Should The Senate Listen To A Court-Martialed Chaplain on DADT?

The Freedom Federation, a coalition of religious right groups that has sought to build support beyond the movement’s white evangelical base, has sent a letter to every U.S. Senator, urging them not to repeal Don’t Ask Don’t Tell. The letter, signed by leaders of a wide variety of religious right organizations, claims that these organizations together represent 40 million people. (I covered the Freedom Federation’s first conference back in April. A few hundred people were in attendance.)

The letter claims that with the exception of Admiral Mike Mullen, “our military leaders . . . object to the repeal.” But as Greg Sargent reports on today’s hearings: “Military leaders essentially pleaded with GOP Senators to support repealing DADT, arguing that the failure to do so would put the state of our military at serious risk” (emphasis in original).

Sargent further reports that GOP Senators seemed unwilling to listen to the pleas of the military leaders.

Taking a look at who signed the Freedom Federation letter — the people who collectively represent 40 million Americans, or so they claim — the signatories include Sarah Palin*; Tony Perkins of the Family Research Council (which today hosted a webcast about how repeal of DADT would be evidence of a “radical agenda” taking over the military); Joseph Farah, editor of the conspiratorial World Net Daily; the American Family Association, whose public policy director Bryan Fischer asserts there is a link between Nazism and homosexuality.

I could name more (like Rusty Thomas of Elijah Ministries, who worked with Fischer in Idaho organizing a conference against “sodomites”), but let me just highlight the crowning touch: one of the signatories includes a former Navy chaplain, Gordon James Klingenschmitt, who was court-martialed for appearing at a partisan political event in uniform. He has issued imprecatory prayers against his political foes; his own DADT petition calls for “defending our troops from open homosexual aggression.”
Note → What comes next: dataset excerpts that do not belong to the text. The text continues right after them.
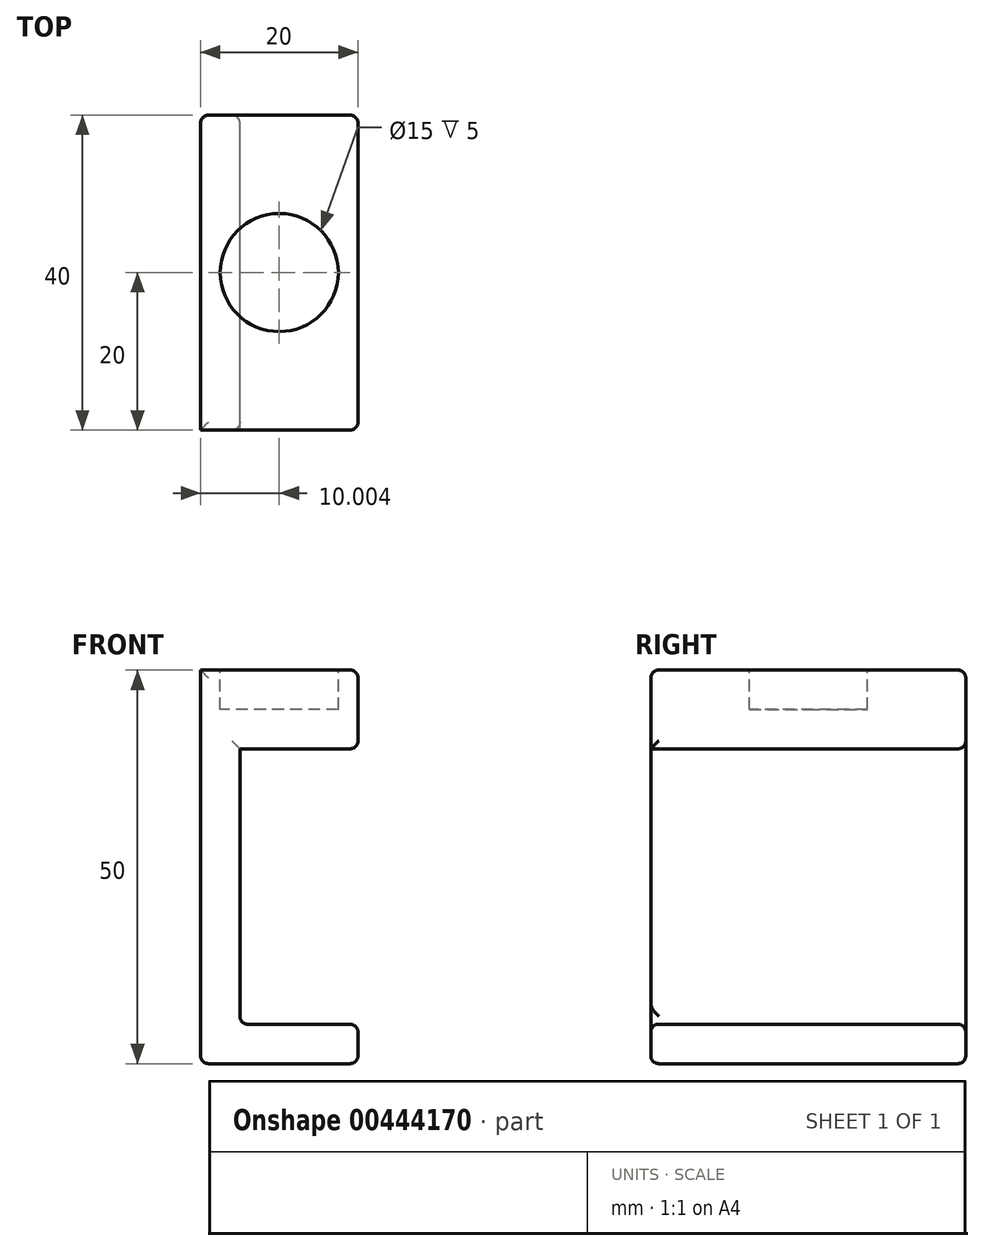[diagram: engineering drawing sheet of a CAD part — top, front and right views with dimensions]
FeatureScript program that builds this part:
annotation { "Feature Type Name" : "Feature", "Feature Type Description" : "" }
export const myFeature = defineFeature(function(context is Context, id is Id, definition is map)
    precondition{}
    {
        {
            var Q0;
            Q0=qCreatedBy(makeId("Front.planeOp"),FACE);
            var sketch = newSketch(context, id + "F0", { "sketchPlane" : qUnion([Q0])});
            skLineSegment(sketch, "E0", {"start": v(-32.13, 49.31) * mm, "end": v(-32.13, -0.69) * mm});
            skLineSegment(sketch, "E1", {"start": v(-32.13, -0.69) * mm, "end": v(-12.13, -0.69) * mm});
            skLineSegment(sketch, "E2", {"start": v(-12.13, -0.69) * mm, "end": v(-12.13, 4.31) * mm});
            skLineSegment(sketch, "E3", {"start": v(-12.13, 4.31) * mm, "end": v(-27.13, 4.31) * mm});
            skLineSegment(sketch, "E4", {"start": v(-27.13, 4.31) * mm, "end": v(-27.13, 39.31) * mm});
            skLineSegment(sketch, "E5", {"start": v(-27.13, 39.31) * mm, "end": v(-12.13, 39.31) * mm});
            skLineSegment(sketch, "E6", {"start": v(-12.13, 39.31) * mm, "end": v(-12.13, 49.31) * mm});
            skLineSegment(sketch, "E7", {"start": v(-12.13, 49.31) * mm, "end": v(-32.13, 49.31) * mm});
            skSolve(sketch);
        }
        {
            var Q0;
            Q0=makeQuery(id+"F0.imprint","IMPRINT",FACE,{"disambiguationData":[TD([[makeQuery(id+"F0.imprint","IMPRINT",EDGE,{"derivedFrom":sQuery(id+"F0.wireOp",EDGE,"E0")}),1.0]])]});
            extrude(context, id + "F1", {"entities" : qUnion([Q0]), "depth" : 40 * mm});
        }
        {
            var Q0;
            Q0=makeQuery(id+"F1.opExtrude","SWEPT_FACE",FACE,{"disambiguationData":[OSD([sQuery(id+"F0.wireOp",EDGE,"E7")])]});
            var sketch = newSketch(context, id + "F2", { "sketchPlane" : qUnion([Q0])});
            skCircle(sketch, "E8", {"center": v(-22.13, -20) * mm, "radius": 7.5 * mm});
            skSolve(sketch);
        }
        {
            var Q0;
            Q0=makeQuery(id+"F2.imprint","IMPRINT",FACE,{"disambiguationData":[TD([[makeQuery(id+"F2.imprint","IMPRINT",EDGE,{"derivedFrom":sQuery(id+"F2.wireOp",EDGE,"E8")}),1.0]])]});
            extrude(context, id + "F3", {"entities" : qUnion([Q0]), "operationType" : NewBodyOperationType.REMOVE, "oppositeDirection" : true, "depth" : 5 * mm});
        }
        {
            var Q0;
            Q0=makeQuery(id+"F1.opExtrude","CAP_EDGE",EDGE,{"disambiguationData":[OSD([sQuery(id+"F0.wireOp",EDGE,"E7")])],"isStart":false});
            var Q1;
            Q1=makeQuery(id+"F1.opExtrude","SWEPT_FACE",FACE,{"disambiguationData":[OSD([sQuery(id+"F0.wireOp",EDGE,"E6")])]});
            var Q2;
            Q2=makeQuery(id+"F1.opExtrude","CAP_FACE",FACE,{"disambiguationData":[OSD([sQuery(id+"F0.wireOp",EDGE,"E0"),sQuery(id+"F0.wireOp",EDGE,"E1"),sQuery(id+"F0.wireOp",EDGE,"E2"),sQuery(id+"F0.wireOp",EDGE,"E3"),sQuery(id+"F0.wireOp",EDGE,"E4"),sQuery(id+"F0.wireOp",EDGE,"E5"),sQuery(id+"F0.wireOp",EDGE,"E6"),sQuery(id+"F0.wireOp",EDGE,"E7")])],"isStart":true});
            var Q3;
            Q3=makeQuery(id+"F1.opExtrude","SWEPT_FACE",FACE,{"disambiguationData":[OSD([sQuery(id+"F0.wireOp",EDGE,"E3")])]});
            var Q4;
            Q4=makeQuery(id+"F1.opExtrude","SWEPT_FACE",FACE,{"disambiguationData":[OSD([sQuery(id+"F0.wireOp",EDGE,"E1")])]});
            var Q5;
            Q5=makeQuery(id+"F1.opExtrude","CAP_EDGE",EDGE,{"disambiguationData":[OSD([sQuery(id+"F0.wireOp",EDGE,"E2")])],"isStart":false});
            fillet(context, id + "F4", {"entities" : qUnion([Q0, Q1, Q2, Q3, Q4, Q5]), "radius" : 1 * mm, "tangentPropagation" : true, "allowEdgeOverflow" : false});
        }
    });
Should Senators give one ounce of credence to any coalition letter that sought support from this disgraced military man? From a post I did a few months back:

Klingenschmitt, who Americans United for the Separation of Church and State called a “phony martyr” because he falsely claimed he was expelled from the military because he prayed in Jesus’s name, when in fact the court-martial was over his uniformed appearance at a partisan event, was accused by his Navy supervisor of being “totally untruthful, unethical and insubordinate,” and “contemptuous of all authority.”

Here’s the best part: the Freedom Federation letter says that “the rush to repeal DADT by January 2011 is a slap in the face of the American people who are tired of bully politics.”

*UPDATE: Apparently it was not Sarah Palin who signed the letter (although it looked like it on the original version) but someone named Rita Grace who is president of a group called Sarah Palin Republican Women.